Mine de rien, le dossier de restauration de l’église Sainte-Luce avance lentement, mais sûrement. Le comité responsable de la restauration a appris que sa première demande de subvention, déposée au début de mars auprès du Programme de conservation du patrimoine religieux, a été révisée à la baisse, mais acceptée pour un total de 638 000 $, dont 30 % doit être assumé par le milieu. Ce qui ne devrait pas être problématique quand on connaît l’éclatante réussite de La Grande Quête qui, en quelque six mois, a constitué une caisse dépassant les 750 000 $. La réponse officielle de l’allocation est attendue en juin.

L’identité de la firme d’architectes devant rédiger les plans et devis des premiers travaux (façade et fenêtre avant, couvertures latérales, clocheton, fondation) est connue. Il s’agit de Nadeau, Nadeau & Blondin, basée à La Prairie et réputée pour son expertise dans la restauration d’édifices religieux.

« Ainsi, dès que nous recevrons la confirmation de la subvention, disposant du cahier de charges, nous pourrons aller en appel d’offres pour la première phase des travaux, dont le début d’exécution est prévu en août », indique le directeur de campagne, Dave Morin.

Activités
Les profits du dernier déjeuner servi par les Chevaliers de Colomb de Disraeli, le 22 mars dernier, seront affectés à La Grande Quête. Par ailleurs, la 2e vague de célébrations du 50e anniversaire de la Polyvalente de Disraeli, devant réunir les finissants de la période 1980-90, est en voie de préparation. Il faut se hâter puisque le nombre de participants est limité. Les profits de ce rassemblement, à l’instar de ceux de la 1re vague en octobre, seront versés également à La Grande Quête.

--- --- ---

Tâches à réaliser:
a) Traduisez en anglais la phrase suivante du texte fourni : « Il s’agit de Nadeau, Nadeau & Blondin, basée à La Prairie et réputée pour son expertise dans la restauration d’édifices religieux. »
b) Énumérez toutes les parties de l’église visées par les premiers travaux, telles que le texte fourni les mentionne entre parenthèses.
c) Reprenez le texte fourni entre « L’identité de la » et « de campagne, Dave Morin. », inclusivement, en renommant « firme » en « société ».

--- --- ---

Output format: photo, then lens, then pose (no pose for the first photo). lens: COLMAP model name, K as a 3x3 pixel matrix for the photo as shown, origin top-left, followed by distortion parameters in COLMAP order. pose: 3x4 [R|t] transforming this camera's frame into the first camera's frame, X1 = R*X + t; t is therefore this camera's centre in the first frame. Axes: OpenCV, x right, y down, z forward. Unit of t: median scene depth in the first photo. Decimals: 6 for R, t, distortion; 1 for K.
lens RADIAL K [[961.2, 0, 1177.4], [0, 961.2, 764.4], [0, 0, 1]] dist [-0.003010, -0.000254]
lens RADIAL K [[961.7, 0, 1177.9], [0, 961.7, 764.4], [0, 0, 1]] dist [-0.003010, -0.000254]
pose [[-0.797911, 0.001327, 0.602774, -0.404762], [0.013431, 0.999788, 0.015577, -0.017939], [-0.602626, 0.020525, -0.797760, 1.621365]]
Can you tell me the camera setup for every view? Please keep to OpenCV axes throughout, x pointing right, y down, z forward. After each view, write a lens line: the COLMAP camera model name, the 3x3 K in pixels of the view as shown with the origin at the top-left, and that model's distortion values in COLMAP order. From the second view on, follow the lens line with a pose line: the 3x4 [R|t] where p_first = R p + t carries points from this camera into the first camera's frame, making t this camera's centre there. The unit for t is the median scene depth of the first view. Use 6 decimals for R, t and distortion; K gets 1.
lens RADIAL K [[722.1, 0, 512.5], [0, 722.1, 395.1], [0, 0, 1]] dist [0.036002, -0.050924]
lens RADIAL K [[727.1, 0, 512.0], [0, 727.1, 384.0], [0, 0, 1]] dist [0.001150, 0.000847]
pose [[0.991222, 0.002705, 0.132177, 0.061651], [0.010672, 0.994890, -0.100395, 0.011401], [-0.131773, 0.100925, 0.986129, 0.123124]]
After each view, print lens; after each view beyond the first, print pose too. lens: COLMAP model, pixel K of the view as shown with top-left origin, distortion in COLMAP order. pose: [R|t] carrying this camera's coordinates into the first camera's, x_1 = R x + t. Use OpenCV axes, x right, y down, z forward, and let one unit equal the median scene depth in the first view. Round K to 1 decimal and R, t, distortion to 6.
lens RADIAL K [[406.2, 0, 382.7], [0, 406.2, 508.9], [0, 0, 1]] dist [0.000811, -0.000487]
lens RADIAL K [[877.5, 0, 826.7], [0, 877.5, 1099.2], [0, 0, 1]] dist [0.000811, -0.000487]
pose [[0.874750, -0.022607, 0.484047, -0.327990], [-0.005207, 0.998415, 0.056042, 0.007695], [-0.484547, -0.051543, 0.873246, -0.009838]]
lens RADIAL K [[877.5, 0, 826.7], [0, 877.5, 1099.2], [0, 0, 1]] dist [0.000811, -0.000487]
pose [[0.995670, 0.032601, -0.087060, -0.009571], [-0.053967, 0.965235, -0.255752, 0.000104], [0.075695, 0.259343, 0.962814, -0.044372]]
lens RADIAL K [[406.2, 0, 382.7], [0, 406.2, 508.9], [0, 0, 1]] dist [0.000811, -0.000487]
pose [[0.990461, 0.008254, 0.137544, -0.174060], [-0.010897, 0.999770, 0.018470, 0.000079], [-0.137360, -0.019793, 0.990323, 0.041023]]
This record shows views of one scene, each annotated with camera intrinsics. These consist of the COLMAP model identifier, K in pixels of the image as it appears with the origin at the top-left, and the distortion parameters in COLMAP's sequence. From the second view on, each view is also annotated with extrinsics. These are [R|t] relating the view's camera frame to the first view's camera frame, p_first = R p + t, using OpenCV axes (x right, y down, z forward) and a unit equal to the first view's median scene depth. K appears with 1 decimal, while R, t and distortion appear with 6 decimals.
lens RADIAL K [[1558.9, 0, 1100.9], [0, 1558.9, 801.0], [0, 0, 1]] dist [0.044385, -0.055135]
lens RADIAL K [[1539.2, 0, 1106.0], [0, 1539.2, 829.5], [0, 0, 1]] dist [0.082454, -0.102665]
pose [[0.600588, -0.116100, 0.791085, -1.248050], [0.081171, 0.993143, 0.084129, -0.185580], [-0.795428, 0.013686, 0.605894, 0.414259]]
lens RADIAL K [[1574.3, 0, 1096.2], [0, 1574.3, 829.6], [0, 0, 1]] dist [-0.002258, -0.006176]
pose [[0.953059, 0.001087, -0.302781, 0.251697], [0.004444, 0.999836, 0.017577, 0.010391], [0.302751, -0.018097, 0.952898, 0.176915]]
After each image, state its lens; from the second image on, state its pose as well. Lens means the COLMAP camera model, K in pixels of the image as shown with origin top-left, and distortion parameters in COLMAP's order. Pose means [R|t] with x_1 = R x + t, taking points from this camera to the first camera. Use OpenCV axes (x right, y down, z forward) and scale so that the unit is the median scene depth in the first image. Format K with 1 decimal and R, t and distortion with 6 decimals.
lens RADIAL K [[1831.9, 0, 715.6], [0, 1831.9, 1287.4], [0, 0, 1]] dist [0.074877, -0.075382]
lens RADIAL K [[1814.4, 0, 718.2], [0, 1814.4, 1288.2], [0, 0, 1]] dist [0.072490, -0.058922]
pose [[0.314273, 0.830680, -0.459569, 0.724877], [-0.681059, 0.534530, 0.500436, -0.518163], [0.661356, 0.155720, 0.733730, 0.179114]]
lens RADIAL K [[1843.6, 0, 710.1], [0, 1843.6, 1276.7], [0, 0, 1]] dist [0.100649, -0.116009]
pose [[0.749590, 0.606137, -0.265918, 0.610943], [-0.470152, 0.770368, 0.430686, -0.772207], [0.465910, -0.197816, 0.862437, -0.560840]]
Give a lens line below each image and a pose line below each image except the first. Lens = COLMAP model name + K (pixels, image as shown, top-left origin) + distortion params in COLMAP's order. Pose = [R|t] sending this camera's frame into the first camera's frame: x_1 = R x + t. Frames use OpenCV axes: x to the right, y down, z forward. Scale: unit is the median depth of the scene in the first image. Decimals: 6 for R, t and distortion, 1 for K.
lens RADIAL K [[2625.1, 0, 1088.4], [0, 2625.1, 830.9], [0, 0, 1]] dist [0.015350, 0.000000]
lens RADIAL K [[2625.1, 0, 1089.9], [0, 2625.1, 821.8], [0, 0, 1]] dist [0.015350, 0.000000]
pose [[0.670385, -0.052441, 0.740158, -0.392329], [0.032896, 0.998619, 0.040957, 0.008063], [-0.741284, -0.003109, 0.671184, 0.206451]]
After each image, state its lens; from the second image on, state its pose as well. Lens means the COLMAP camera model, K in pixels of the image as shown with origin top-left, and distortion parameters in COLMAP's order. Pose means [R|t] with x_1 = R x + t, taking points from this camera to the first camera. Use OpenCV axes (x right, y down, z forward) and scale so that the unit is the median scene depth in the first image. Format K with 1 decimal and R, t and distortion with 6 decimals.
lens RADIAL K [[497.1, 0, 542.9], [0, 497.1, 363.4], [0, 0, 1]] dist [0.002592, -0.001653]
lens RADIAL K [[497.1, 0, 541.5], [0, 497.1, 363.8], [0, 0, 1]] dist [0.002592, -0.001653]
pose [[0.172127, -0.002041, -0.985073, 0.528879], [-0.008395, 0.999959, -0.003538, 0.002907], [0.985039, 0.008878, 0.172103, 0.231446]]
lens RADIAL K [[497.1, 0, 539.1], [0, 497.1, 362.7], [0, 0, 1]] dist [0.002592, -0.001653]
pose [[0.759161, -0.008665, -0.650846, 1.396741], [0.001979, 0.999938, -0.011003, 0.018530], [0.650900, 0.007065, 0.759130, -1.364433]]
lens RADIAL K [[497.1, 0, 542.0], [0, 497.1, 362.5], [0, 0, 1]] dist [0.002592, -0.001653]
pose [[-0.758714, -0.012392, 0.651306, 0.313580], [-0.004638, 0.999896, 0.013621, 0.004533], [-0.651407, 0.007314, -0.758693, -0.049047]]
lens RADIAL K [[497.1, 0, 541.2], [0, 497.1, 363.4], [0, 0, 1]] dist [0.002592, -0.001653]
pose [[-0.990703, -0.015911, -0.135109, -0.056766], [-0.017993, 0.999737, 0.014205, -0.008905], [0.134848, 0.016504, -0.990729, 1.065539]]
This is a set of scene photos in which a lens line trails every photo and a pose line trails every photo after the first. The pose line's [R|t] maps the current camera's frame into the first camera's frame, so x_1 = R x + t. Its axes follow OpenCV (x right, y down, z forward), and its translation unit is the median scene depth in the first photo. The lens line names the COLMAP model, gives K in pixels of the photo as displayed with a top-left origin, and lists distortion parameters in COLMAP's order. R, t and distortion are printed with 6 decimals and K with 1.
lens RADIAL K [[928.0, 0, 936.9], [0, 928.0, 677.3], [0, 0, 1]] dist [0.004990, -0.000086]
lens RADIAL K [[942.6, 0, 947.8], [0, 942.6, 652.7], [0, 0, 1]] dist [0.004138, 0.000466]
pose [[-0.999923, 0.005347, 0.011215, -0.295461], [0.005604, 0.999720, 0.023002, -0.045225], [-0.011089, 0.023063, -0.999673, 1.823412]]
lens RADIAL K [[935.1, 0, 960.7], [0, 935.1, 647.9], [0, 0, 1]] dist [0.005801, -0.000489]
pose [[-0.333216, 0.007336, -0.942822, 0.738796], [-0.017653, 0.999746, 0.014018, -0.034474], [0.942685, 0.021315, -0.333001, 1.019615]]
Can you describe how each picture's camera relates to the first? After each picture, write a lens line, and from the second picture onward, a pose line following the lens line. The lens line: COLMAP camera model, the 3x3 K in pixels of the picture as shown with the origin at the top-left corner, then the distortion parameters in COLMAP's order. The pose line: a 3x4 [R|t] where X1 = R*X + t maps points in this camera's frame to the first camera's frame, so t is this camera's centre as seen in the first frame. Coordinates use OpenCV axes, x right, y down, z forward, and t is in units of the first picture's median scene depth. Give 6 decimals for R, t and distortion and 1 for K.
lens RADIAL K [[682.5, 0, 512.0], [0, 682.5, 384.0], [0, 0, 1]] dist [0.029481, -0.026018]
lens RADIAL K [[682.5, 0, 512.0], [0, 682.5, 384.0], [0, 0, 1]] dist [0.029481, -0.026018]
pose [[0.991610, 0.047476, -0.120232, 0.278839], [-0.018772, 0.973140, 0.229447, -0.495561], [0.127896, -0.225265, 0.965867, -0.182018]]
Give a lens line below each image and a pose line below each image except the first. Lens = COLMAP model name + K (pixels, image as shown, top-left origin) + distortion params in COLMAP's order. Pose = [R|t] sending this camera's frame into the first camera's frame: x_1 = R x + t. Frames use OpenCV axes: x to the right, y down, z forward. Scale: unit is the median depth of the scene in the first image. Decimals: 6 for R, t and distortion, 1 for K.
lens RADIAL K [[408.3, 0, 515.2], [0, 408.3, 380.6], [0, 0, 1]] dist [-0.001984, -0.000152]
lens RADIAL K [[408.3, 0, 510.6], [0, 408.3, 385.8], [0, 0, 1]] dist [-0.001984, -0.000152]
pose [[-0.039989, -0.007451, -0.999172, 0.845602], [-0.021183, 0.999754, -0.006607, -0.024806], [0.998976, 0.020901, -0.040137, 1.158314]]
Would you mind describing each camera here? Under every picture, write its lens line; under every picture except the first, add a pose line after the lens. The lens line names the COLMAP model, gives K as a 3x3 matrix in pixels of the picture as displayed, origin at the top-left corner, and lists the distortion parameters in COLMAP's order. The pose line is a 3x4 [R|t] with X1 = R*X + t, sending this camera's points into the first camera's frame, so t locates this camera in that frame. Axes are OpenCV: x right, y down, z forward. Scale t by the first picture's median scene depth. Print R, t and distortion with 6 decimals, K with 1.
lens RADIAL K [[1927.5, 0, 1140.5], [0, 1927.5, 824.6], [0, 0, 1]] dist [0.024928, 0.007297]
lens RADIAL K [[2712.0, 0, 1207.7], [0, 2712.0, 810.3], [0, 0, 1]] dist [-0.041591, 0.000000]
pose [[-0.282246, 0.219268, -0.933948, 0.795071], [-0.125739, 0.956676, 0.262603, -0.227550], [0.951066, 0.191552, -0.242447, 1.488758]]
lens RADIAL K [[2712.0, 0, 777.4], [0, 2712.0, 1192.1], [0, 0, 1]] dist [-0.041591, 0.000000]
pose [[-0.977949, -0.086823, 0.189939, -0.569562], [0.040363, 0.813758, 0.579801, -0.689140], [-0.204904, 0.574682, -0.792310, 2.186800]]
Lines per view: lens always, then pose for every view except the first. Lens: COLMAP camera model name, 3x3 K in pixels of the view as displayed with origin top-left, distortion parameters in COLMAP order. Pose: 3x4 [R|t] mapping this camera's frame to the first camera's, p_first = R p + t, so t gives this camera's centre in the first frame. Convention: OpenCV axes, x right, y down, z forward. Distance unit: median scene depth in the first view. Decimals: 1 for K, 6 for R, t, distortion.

--- --- ---

Résultats des tâches:
a) It is Nadeau, Nadeau & Blondin, a firm based in La Prairie and known for its expertise in restoring religious buildings.

b)
- façade et fenêtre avant
- couvertures latérales
- clocheton
- fondation

c)
L’identité de la société d’architectes devant rédiger les plans et devis des premiers travaux (façade et fenêtre avant, couvertures latérales, clocheton, fondation) est connue. Il s’agit de Nadeau, Nadeau & Blondin, basée à La Prairie et réputée pour son expertise dans la restauration d’édifices religieux.

« Ainsi, dès que nous recevrons la confirmation de la subvention, disposant du cahier de charges, nous pourrons aller en appel d’offres pour la première phase des travaux, dont le début d’exécution est prévu en août », indique le directeur de campagne, Dave Morin.